En paralelo, se multiplican las audiencias comunitarias —algunas hasta la madrugada— donde vecinos rechazan nuevos centros de datos por el ruido, el impacto ambiental y el temor a pagar más por la luz. El sector, a través de la Data Center Coalition, defiende su rol al sostener que da soporte a servicios esenciales como la telesalud, la educación digital y los sistemas bancarios.
Patagonia, nuevo polo con energía limpia
Mientras Estados Unidos discute cómo sostener su propia demanda, la Patagonia argentina emerge como uno de los destinos más codiciados para la próxima generación de centros de datos.

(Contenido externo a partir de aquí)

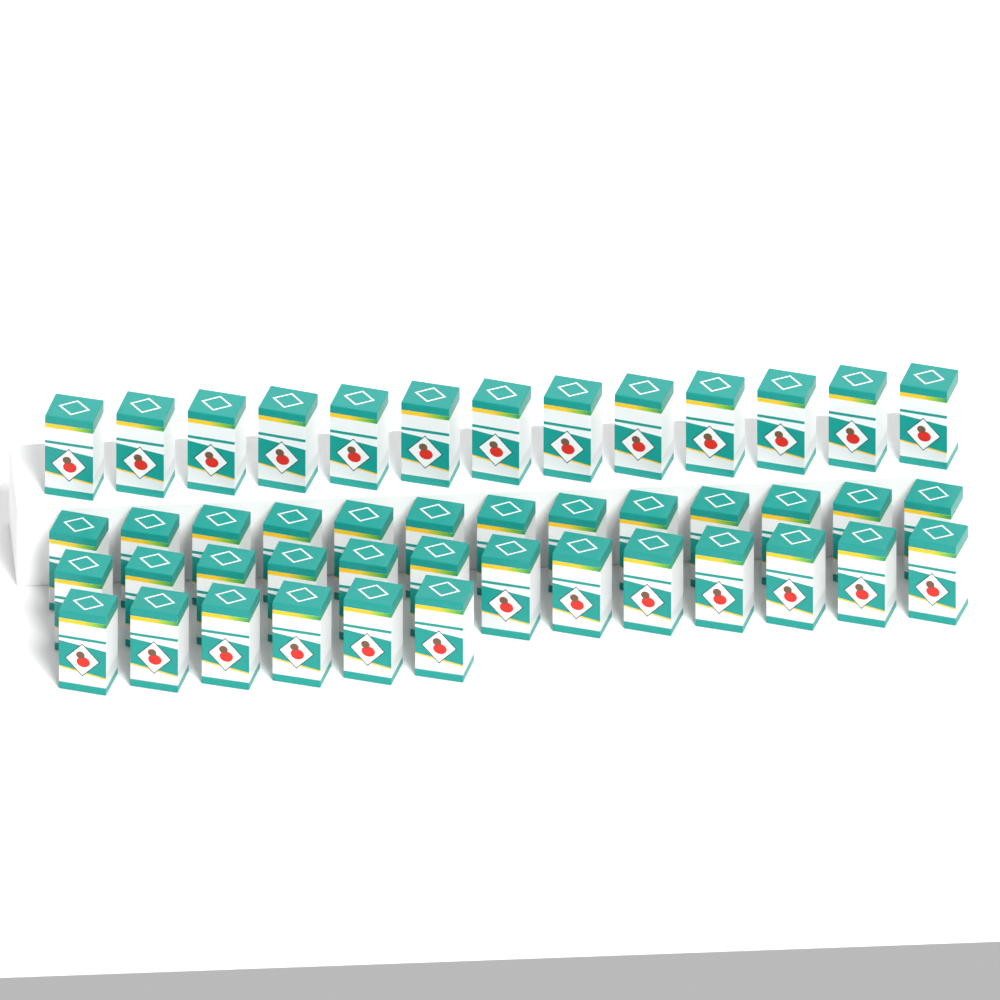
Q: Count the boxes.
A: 45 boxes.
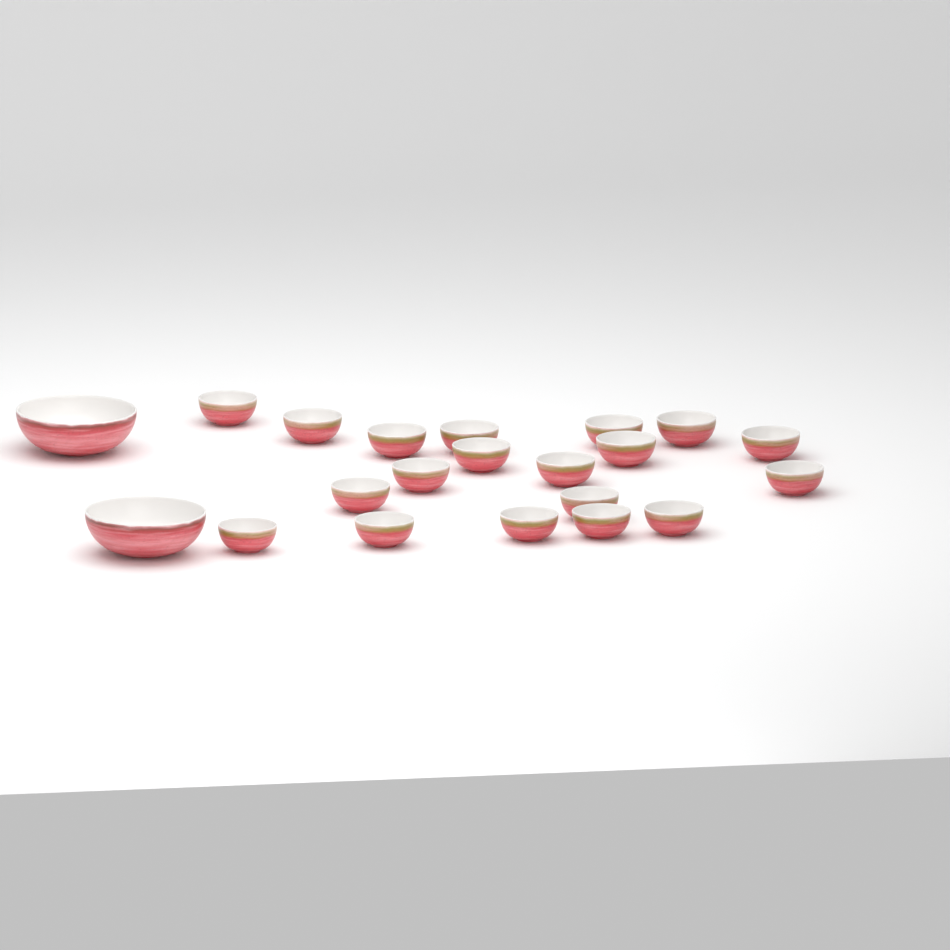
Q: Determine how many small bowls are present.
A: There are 19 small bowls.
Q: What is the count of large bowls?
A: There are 2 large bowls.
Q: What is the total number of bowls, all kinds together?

En octubre de 2025, OpenAI y la desarrolladora argentina Sur Energy firmaron una carta de intención para construir en la región el mayor centro de datos de América Latina: el proyecto Stargate Argentina, con una inversión estimada de hasta 25.000 millones de dólares y una capacidad de 500 megavatios, ocho veces más grande que la mayor instalación actual de la región, ubicada en San Pablo.

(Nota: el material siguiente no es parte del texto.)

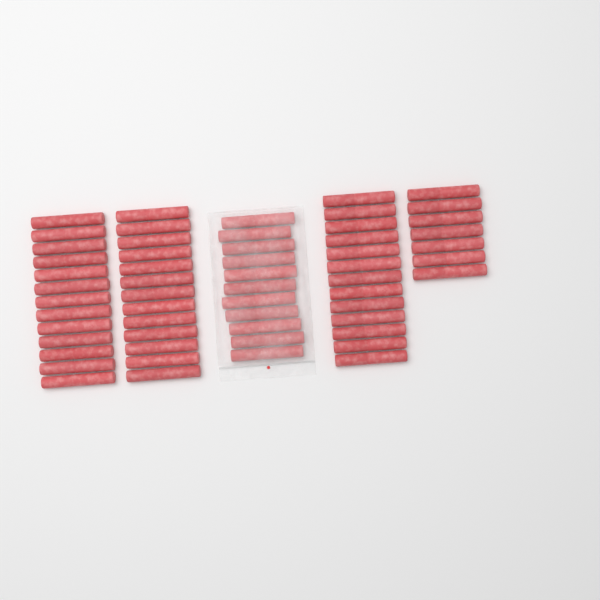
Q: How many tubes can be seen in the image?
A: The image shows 57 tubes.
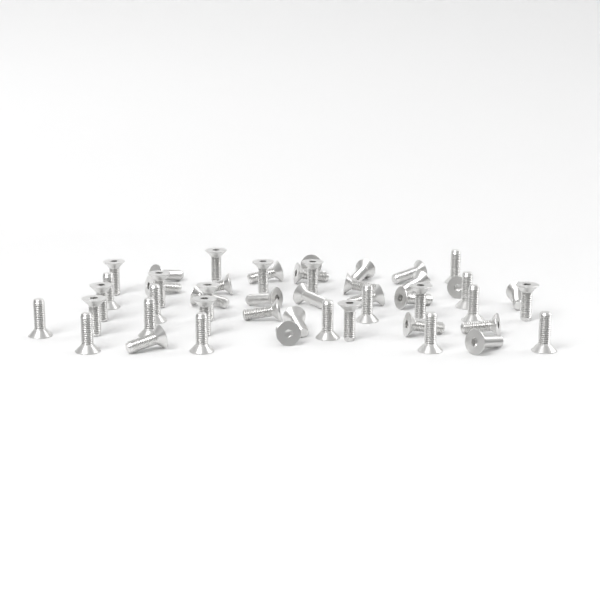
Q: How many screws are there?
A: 49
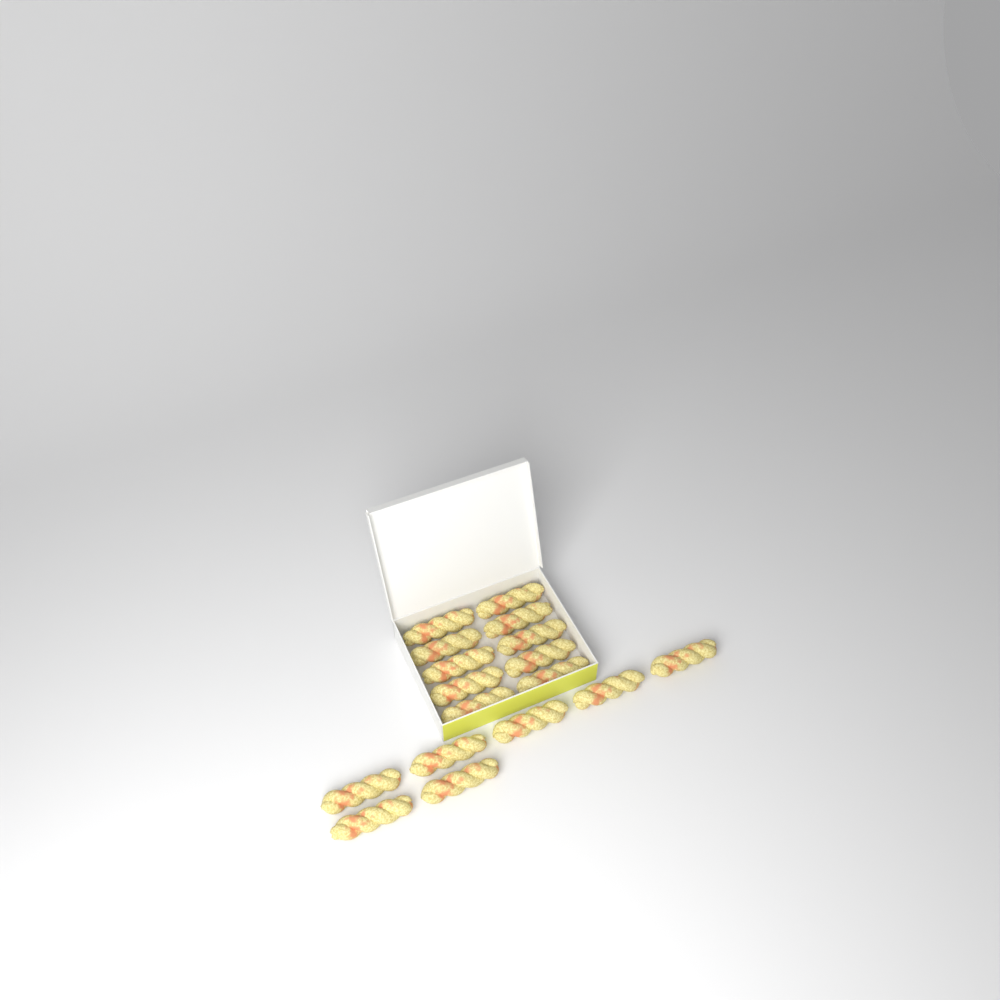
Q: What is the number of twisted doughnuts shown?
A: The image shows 17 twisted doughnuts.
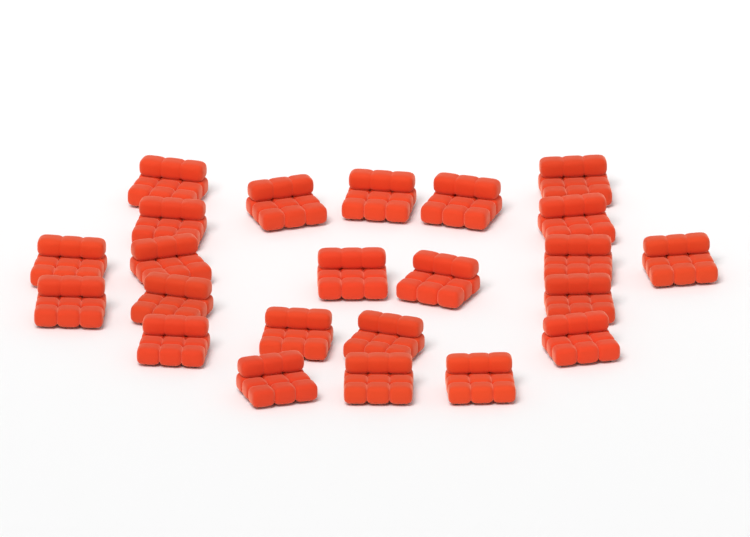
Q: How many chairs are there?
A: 23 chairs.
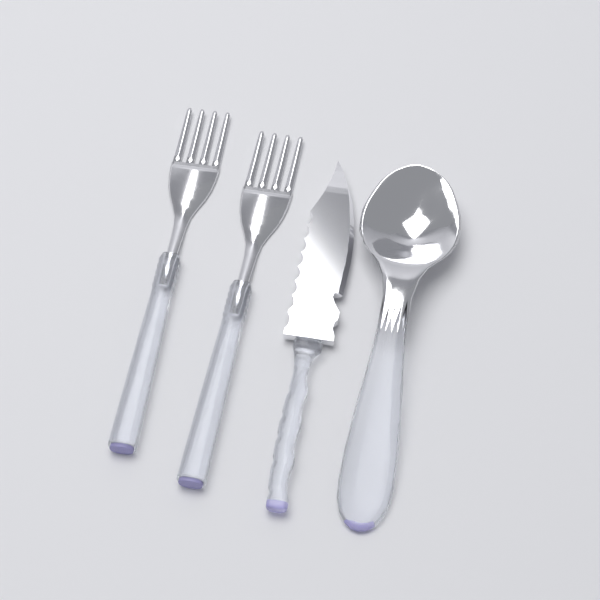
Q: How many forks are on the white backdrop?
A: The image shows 2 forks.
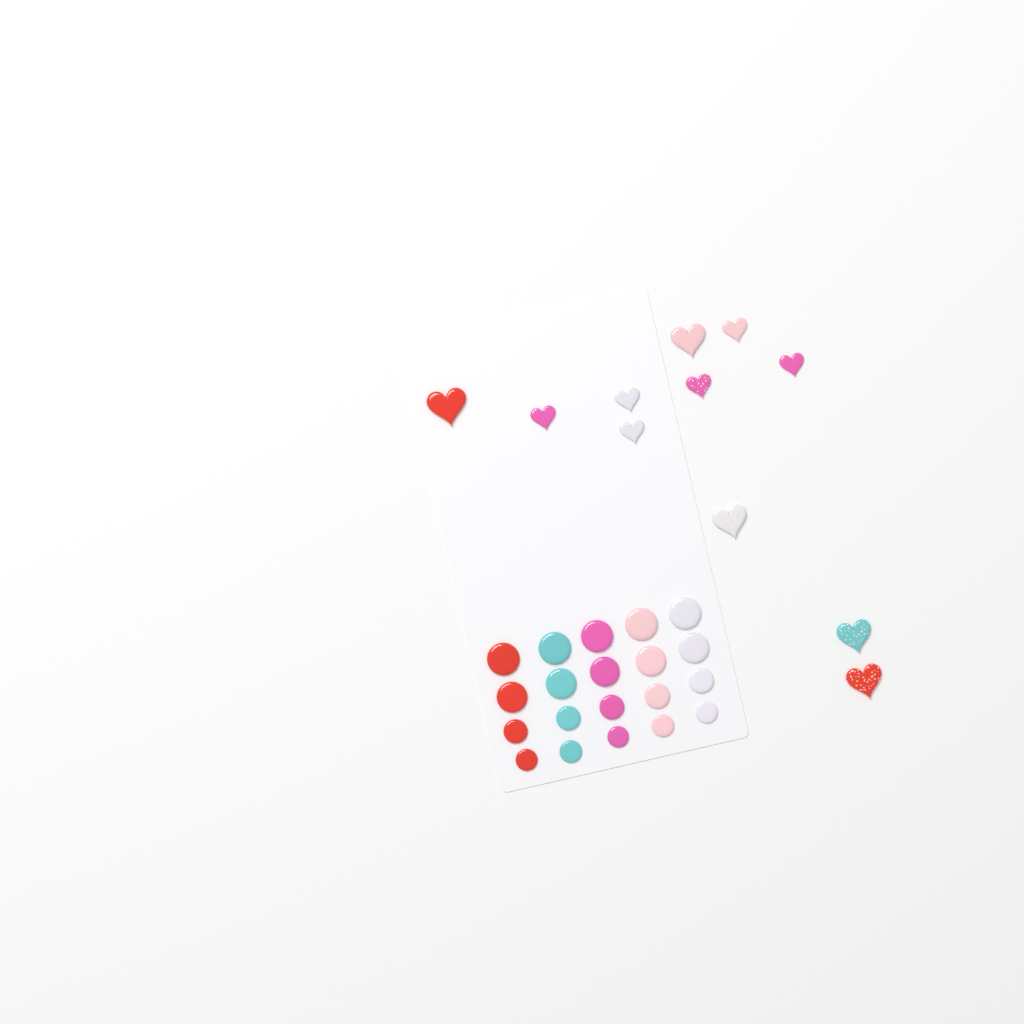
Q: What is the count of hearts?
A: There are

La elección de la Patagonia no es casual. La zona combina cuatro factores decisivos para la industria: energía renovable abundante (parques eólicos con factores de capacidad superiores al 40% e hidroeléctricas de escala industrial, como Piedra del Águila, con 1,44 GW instalados), baja densidad poblacional y espacio disponible, un clima frío natural que reduce drásticamente el gasto en refrigeración —que en un centro de datos convencional representa entre el 30% y el 40% del consumo eléctrico total— y conectividad de fibra óptica con cables submarinos. El proyecto, que evalúa terrenos en el departamento de Confluencia, en Neuquén, se apoya en el Régimen de Incentivo para Grandes Inversiones (RIGI) impulsado por el gobierno de Javier Milei. Sam Altman, CEO de OpenAI, lo presentó como una iniciativa que busca, en sus palabras, poner la inteligencia artificial al alcance de la gente de toda la Argentina.

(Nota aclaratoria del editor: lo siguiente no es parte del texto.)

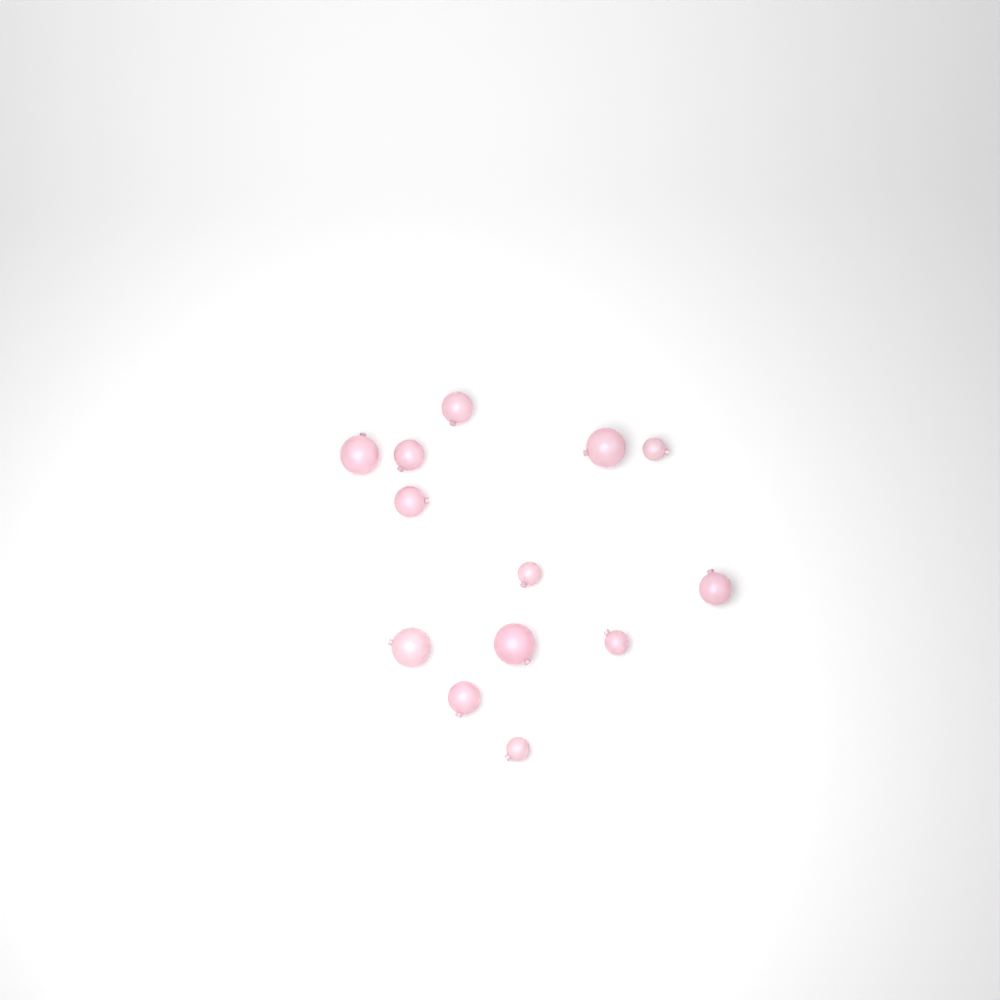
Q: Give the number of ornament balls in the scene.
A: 13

A ocho meses del anuncio, los avances públicos son limitados y OpenAI reconoce que se trata de un proyecto complejo y de largo plazo. Tesla, por su parte, evalúa en paralelo un centro de datos propio en Neuquén junto a YPF Luz.
Los riesgos detrás del boom
El entusiasmo por la llegada de estas inversiones convive con tensiones concretas. Los centros de datos de gran escala requieren millones de litros de agua dulce para refrigeración, un dato sensible en una Patagonia que ya enfrenta estrés hídrico y ríos con caudales históricamente bajos, y que además comparte cuenca con la actividad de fracking de Vaca Muerta. En materia laboral, si bien la construcción genera miles de empleos temporales, la operación de una instalación de esta escala emplea de forma permanente apenas entre 50 y 100 personas.
El otro punto pendiente es la regulación. Mientras Brasil exige energía 100% sustentable para otorgar beneficios fiscales a los centros de datos y Chile cuenta con un Plan Nacional de Data Centers 2024-2030, Argentina todavía no tiene normativa específica para este tipo de instalaciones: los beneficios fiscales del RIGI no exigen condiciones de sostenibilidad, eficiencia hídrica ni compromisos de desarrollo tecnológico local.
La ecuación que viene
El patrón se repite en distintas escalas: la IA necesita cada vez más electricidad, y esa necesidad reconfigura decisiones de inversión, política energética y hasta el mapa geográfico de la industria tecnológica.
Estados Unidos intenta sostener el ritmo sin trasladar el costo a los hogares; la Patagonia argentina se posiciona como una de las piezas clave gracias a su energía limpia y su clima. La pregunta que queda abierta, tanto en Washington como en Neuquén, es la misma: quién paga —y quién se beneficia— de la energía que la inteligencia artificial necesita para seguir creciendo.